Pai e filho
Imagem: Freepik

O lugar onde entro todos os dias para trabalhar tem teto de vidro e chão de granito. Tudo para dar abrigo à altura ao seu imponente piano de cauda que saúda os recém-chegados. Hoje quando chegava ao saguão principal do hospital, uma cena incomum me chamou a atenção: um homem em lágrimas acenava entusiasmado para alguém lá em cima.

Vi de longe uma criança que não devia contar mais do que quatro anos, igualmente emocionada, já vestida com camisola cirúrgica no colo de uma enfermeira acompanhada por mais duas técnicas.

Podia ser uma cena trivial se a história por trás dela não guardasse tanto lirismo.
Um pai atrasado, um filho prestes a ser operado, a angústia de não ter visto o pai antes do procedimento não o permitia se aquietar.

Três profissionais comovidas e comprometidas com a melhor assistência fizeram o mundo (e o mapa cirúrgico) parar para poder permitir a ele aquele aceno que restituiria sua tranquilidade antes do procedimento. O gesto é simples mas o significado é profundo. Cuidar é uma expressão de amor que vai além da cura.

Ao assistir a essa cena me remeti de imediato a uma fotografia que me marcou anos antes. Tirada pela mãe, Heather Whitten, em 2014, a foto, que ficou famosa no mundo, mostra Thomas Whitten, exausto, carregando no banho o seu filho Fox antes de levá-lo ao hospital, depois de uma noite em claro por diarreia e vômito da criança.
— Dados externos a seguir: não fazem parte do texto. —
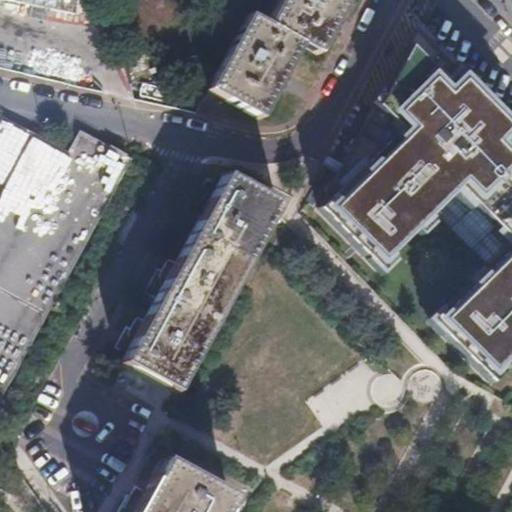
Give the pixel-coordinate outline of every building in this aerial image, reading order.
[(278,0),(260,34),(240,24),(200,98),(254,127),(294,54),(311,64),(346,0),(278,0)] [(394,140),(317,217),(373,272),(450,196),(508,254),(431,330),(486,385),(511,359),(511,166),(496,151),(511,135),(511,131),(450,69),(434,85),(399,51),(367,112),(394,140)] [(0,391),(127,161),(76,133),(64,154),(0,118),(0,391)] [(269,203),(222,177),(122,365),(169,391),(269,203)] [(219,511),(227,499),(158,461),(130,511),(219,511)]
O registro transmite de maneira singular a capacidade de aconchego e proteção do colo paterno em contraste com a nítida impressão de esgotamento físico e mental que o pai demonstrava nu debaixo do chuveiro.

Socialmente fomos condicionados a esperar, dentro de um hospital, a presença da mãe e sermos condescendentes com a ausência do pai justificada pela nobre missão de serem os provedores da casa.

O que o momento de doença nos ensina

O adoecimento nos obriga a enfrentar um lugar de vulnerabilidade e medo historicamente negado aos homens e por isso mesmo tão assustador para eles. Quando um pai, do alto dos seus compromissos profissionais, reserva algumas horas para estar com o seu filho, não como visitante, mas como acompanhante, dentro de um hospital, ele comunica mensagens fundamentais:

1- Que o medo de agulha e sangue é natural e não o impediram de ser grande quando adulto;

2- Que nos momentos de maior incerteza e medo ele terá sempre uma mão forte, ainda que trêmula, para segurar.

3- Que naquela hora, naquele dia, nada no mundo importa mais, pra ele, do que a saúde do seu filho.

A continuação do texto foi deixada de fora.